Alex Bellemarre

Personal information
- Born: June 22, 1998 (age 28) La Sarre, Quebec, Canada

Sport
- Country: Canada
- Sport: Weightlifting
- Weight class: 94 kg

Medal record
Men's weightlifting
Representing Canada
Commonwealth Games
| Silver medal – second place | 2026 Glasgow | 94 kg |
Commonwealth Championships
| Gold medal – first place | 2021 Tashkent | 89 kg |
| Bronze medal – third place | 2017 Gold Coast | 85 kg |
Pan American Championships
| Bronze medal – third place | 2023 Bariloche | 89 kg |
World University Games
| Bronze medal – third place | 2017 Taipei | 77 kg |

= Alex Bellemarre =

Canadian weightlifter (born 1998)

Alex Bellemarre (born June 22, 1998) is a Canadian weightlifter.

==Career==
On September 25, 2023, Bellemarre was selected to represent Canada at the 2023 Pan American Games.

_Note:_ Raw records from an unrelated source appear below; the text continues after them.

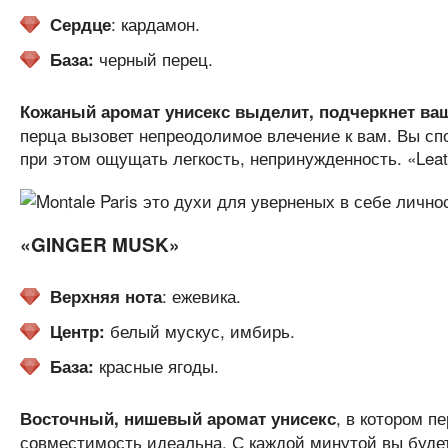
: кардамон.
Сердце
черный перец.
База:
Кожаный аромат унисекс выделит, подчеркнет ва
перца вызовет непреодолимое влечение к вам. Вы сп
при этом ощущать легкость, непринужденность. «Leat
«GINGER MUSK»
: ежевика.
Верхняя нота
белый мускус, имбирь.
Центр:
красные ягоды.
База:
, в котором п
Восточный, нишевый аромат унисекс
совместимость идеальна. С каждой минутой вы будет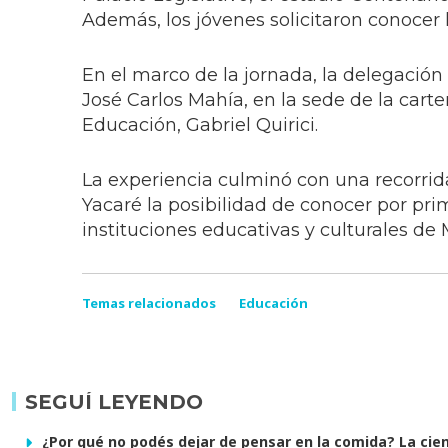
Además, los jóvenes solicitaron conocer
En el marco de la jornada, la delegación
José Carlos Mahía, en la sede de la cart
Educación, Gabriel Quirici.
La experiencia culminó con una recorrida
Yacaré la posibilidad de conocer por prim
instituciones educativas y culturales de
Temas relacionados
Educación
SEGUÍ LEYENDO
¿Por qué no podés dejar de pensar en la comida? La cienc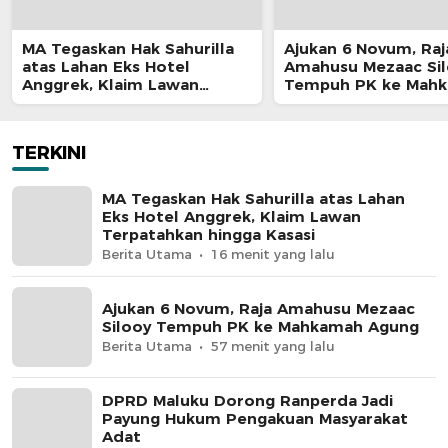
MA Tegaskan Hak Sahurilla
Ajukan 6 Novum, Raj
atas Lahan Eks Hotel
Amahusu Mezaac Si
Anggrek, Klaim Lawan
Tempuh PK ke Mah
Terpatahkan hingga Kasasi
Agung
TERKINI
MA Tegaskan Hak Sahurilla atas Lahan
Eks Hotel Anggrek, Klaim Lawan
Terpatahkan hingga Kasasi
Berita Utama
16 menit yang lalu
Ajukan 6 Novum, Raja Amahusu Mezaac
Silooy Tempuh PK ke Mahkamah Agung
Berita Utama
57 menit yang lalu
DPRD Maluku Dorong Ranperda Jadi
Payung Hukum Pengakuan Masyarakat
Adat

In July 2026, he competed at the 2026 Commonwealth Games and won a silver medal in the 94 kg event. He opened the event with 159 kg in the snatch, setting a Commonwealth Games record. He followed it up with 187 kg in the clean and jerk, for a total lift of 346 kg. He finished one kg behind gold medalist Mohamad Syahmi.